Exercise aim -
Write out, exactly as they stand, the line containing "都心のサクラが散ったあとにも、ヤマに行けばまだまだ咲い" and all subsequent lines up to and including the final line of the records.

Extracted page text data -

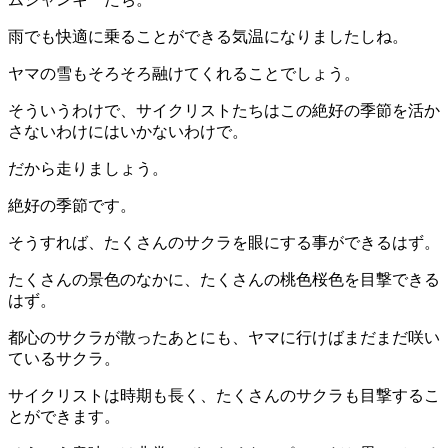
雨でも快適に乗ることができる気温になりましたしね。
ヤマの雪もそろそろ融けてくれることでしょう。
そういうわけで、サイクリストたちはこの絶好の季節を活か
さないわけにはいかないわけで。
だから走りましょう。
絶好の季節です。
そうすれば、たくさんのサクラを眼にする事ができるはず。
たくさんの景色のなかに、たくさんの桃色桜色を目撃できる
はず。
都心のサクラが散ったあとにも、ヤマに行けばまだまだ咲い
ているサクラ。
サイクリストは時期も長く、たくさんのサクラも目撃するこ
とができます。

Solved problem -
都心のサクラが散ったあとにも、ヤマに行けばまだまだ咲い
ているサクラ。
サイクリストは時期も長く、たくさんのサクラも目撃するこ
とができます。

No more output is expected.